# [ENUNCIADOS DO EXERCÍCIO]
- a) Responda, com base no texto sobre o poeta Antonio Eliano:
(i) Qual é o título da obra de Ondjaki mencionada e em que ano ela foi publicada?
(ii) Como se chama o primeiro álbum de Antonio Eliano e em que ano foi lançado?
(iii) Que santo foi dado como padroeiro à capela construída pelos povos negros do bairro do São Benedito?
- b) Prossiga o texto sobre o poeta Antonio Eliano a partir da última frase apresentada.

# [TRECHO DO DOCUMENTO]
* * * * * * * * *

Golpes de versos afro-potiguares do poeta Antonio Eliano
Por Ciro Leandro
Costa da Fonsêca
O escritor
angolano Ondjaki tece em suas obras uma imagem da escuridão com um viés belo e
positivo, pensamento presente, por exemplo, no título da sua obra Uma escuridão
bonita (2013). A escuridão para esse autor revela um lugar na história, um
espaço que permite o tempo narrativo. Nessa obra a escuridão está relacionada à
proteção de um jovem garoto ao faltar nas ruas de Luanda capital de Angola,
criando uma oportunidade para o diálogo com sua amiga.
Essa
discussão sobre o autor angolano se constrói como bastidor para que cheguemos aos
poemas do jovem potiguar Antonio Eliano Juvêncio da Silva, um poeta e
compositor que lançou no ano de 2015 o seu primeiro álbum intitulado
Ecdemomania e que se assume negro versando sobre a sua identidade. Natural de
Pau dos Ferros, no interior do Rio Grande do Norte, onde faz mestrado pelo
Programa de Pós-Graduação em Letras da Universidade do Estado do Rio Grande do
Norte, é descendente dos povos negros que formaram o histórico bairro do São
Benedito na cidade que por não puderem frequentar a igreja dos brancos, a Mariz
de Nossa Senhora da Conceição, construíram no início do século XX a sua própria
capela e lhe deram como padroeiro um santo negro, São Benedito.

* * * * * * * * *

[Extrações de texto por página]
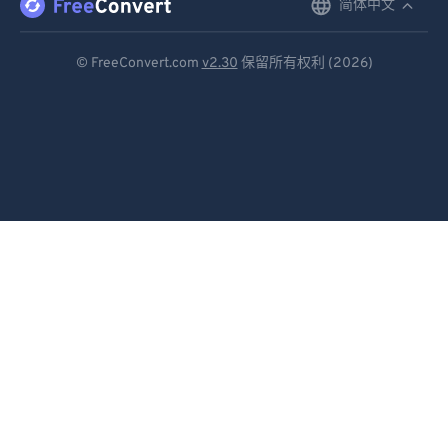
简体中文
English
Deutsch
© FreeConvert.com
v2.30
保留所有权利 (2026)
Español
Français
Português
Italiano
Dutch
日本語
简体中文
繁體中文
한국어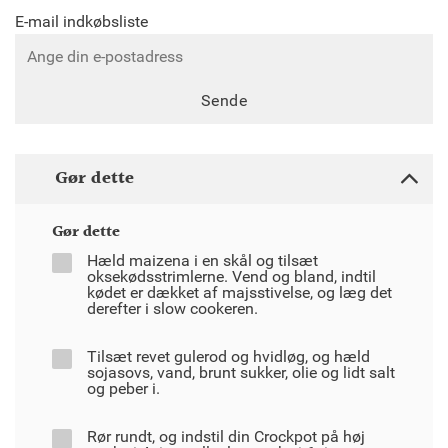
E-mail indkøbsliste
Sende
Gør dette
Gør dette
Hæld maizena i en skål og tilsæt
oksekødsstrimlerne. Vend og bland, indtil
kødet er dækket af majsstivelse, og læg det
derefter i slow cookeren.
Tilsæt revet gulerod og hvidløg, og hæld
sojasovs, vand, brunt sukker, olie og lidt salt
og peber i.
Rør rundt, og indstil din Crockpot på høj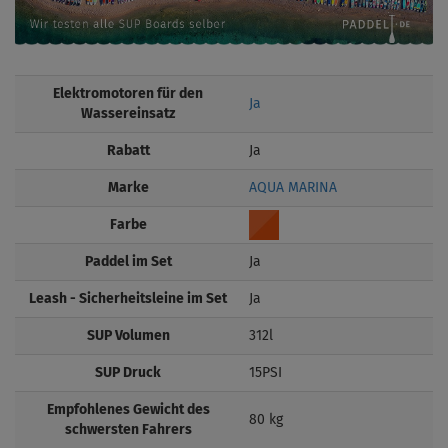
Elektromotoren für den
Ja
Wassereinsatz
Rabatt
Ja
Marke
AQUA MARINA
Farbe
Paddel im Set
Ja
Leash - Sicherheitsleine im Set
Ja
SUP Volumen
312l
SUP Druck
15PSI
Empfohlenes Gewicht des
80 kg
schwersten Fahrers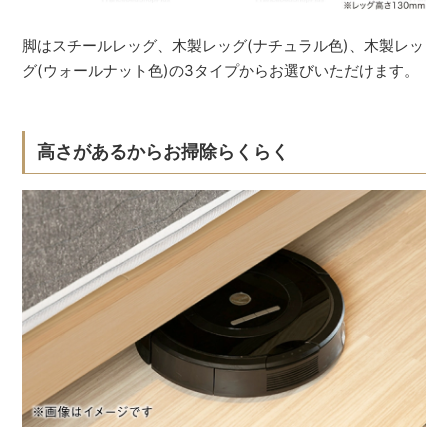
脚はスチールレッグ、木製レッグ(ナチュラル色)、木製レッ
グ(ウォールナット色)の3タイプからお選びいただけます。
高さがあるからお掃除らくらく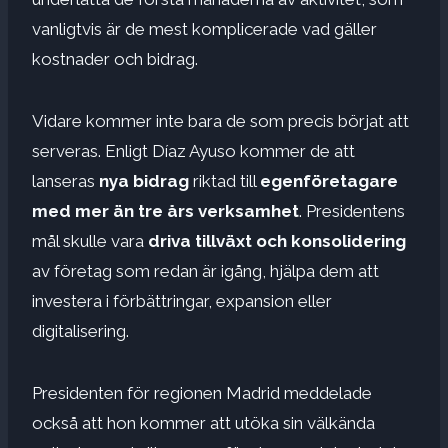
vanligtvis är de mest komplicerade vad gäller
kostnader och bidrag.
Vidare kommer inte bara de som precis börjat att
serveras. Enligt Díaz Ayuso kommer de att
lanseras
nya bidrag
riktad till
egenföretagare
med mer än tre års verksamhet
. Presidentens
mål skulle vara
driva tillväxt och konsolidering
av företag som redan är igång, hjälpa dem att
investera i förbättringar, expansion eller
digitalisering.
Presidenten för regionen Madrid meddelade
också att hon kommer att utöka sin välkända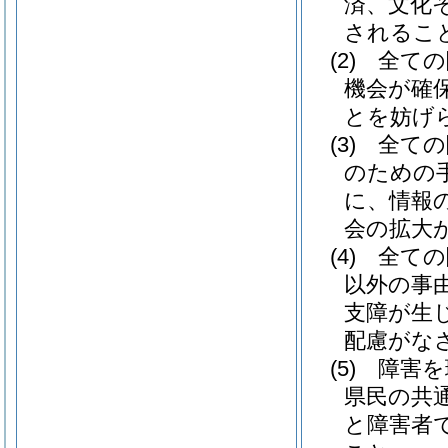
済、文化
されるこ
(2)
全ての
機会が確
とを妨げ
(3)
全ての
のための
に、情報
会の拡大
(4)
全ての
以外の事
支障が生
配慮がな
(5)
障害を
県民の共
と障害者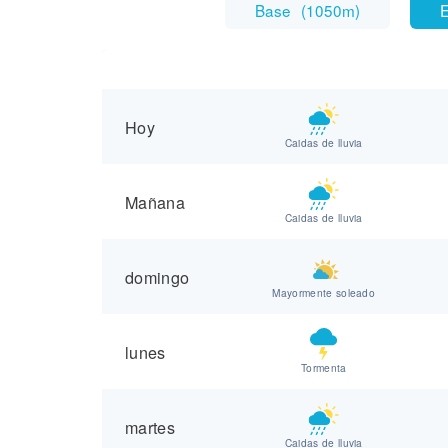
Base
(
1050m
)
E
Hoy
Caidas de lluvia
Mañana
Caidas de lluvia
domingo
Mayormente soleado
lunes
Tormenta
martes
Caidas de lluvia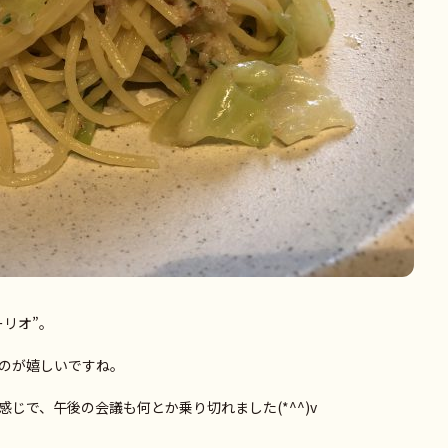
リオ”。
のが嬉しいですね。
じで、午後の会議も何とか乗り切れました(*^^)v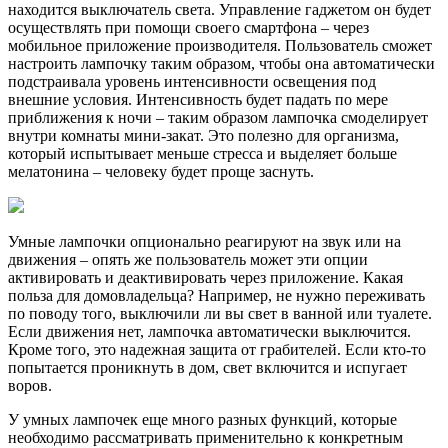
находится выключатель света. Управление гаджетом он будет
осуществлять при помощи своего смартфона – через
мобильное приложение производителя. Пользователь сможет
настроить лампочку таким образом, чтобы она автоматически
подстраивала уровень интенсивности освещения под
внешние условия. Интенсивность будет падать по мере
приближения к ночи – таким образом лампочка смоделирует
внутри комнаты мини-закат. Это полезно для организма,
который испытывает меньше стресса и выделяет больше
мелатонина – человеку будет проще заснуть.
Умные лампочки опционально реагируют на звук или на
движения – опять же пользователь может эти опции
активировать и деактивировать через приложение. Какая
польза для домовладельца? Например, не нужно переживать
по поводу того, выключили ли вы свет в ванной или туалете.
Если движения нет, лампочка автоматически выключится.
Кроме того, это надежная защита от грабителей. Если кто-то
попытается проникнуть в дом, свет включится и испугает
воров.
У умных лампочек еще много разных функций, которые
необходимо рассматривать применительно к конкретным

* * * * * * * * *

# [RESPOSTAS ESPERADAS]
- a)
(i) Uma escuridão bonita, publicada em 2013.
(ii) Ecdemomania, lançado em 2015.
(iii) São Benedito.

- b)
Em sua primeira
obra Quase não me recupero do golpe que seus olhos me deram (2017), uma edição
do autor aparentemente simples, mas que revela uma poética conflituosa, Eliano
apresenta a sua identidade negra com os olhos da poesia. E escuridão se torna
como em Ondjaki uma imagem poética como podemos perceber nos versos deste poema
“apague a luz do dia/ e anoitece comigo/ à luz de vela”. É a escuridão o lugar
propício ao encontro, ao anoitecer narrativo como ocorre no encontro narrado em
Faíscas da escuridão. Escuro que não amedronta, mas oportuniza uma interação
narrativa. A luz da vela ilumina uma nova história para o povo negro e o
anoitecer se reveste de uma atmosfera iluminada, de um recomeço, imagem
semelhante à comumente associada ao amanhecer.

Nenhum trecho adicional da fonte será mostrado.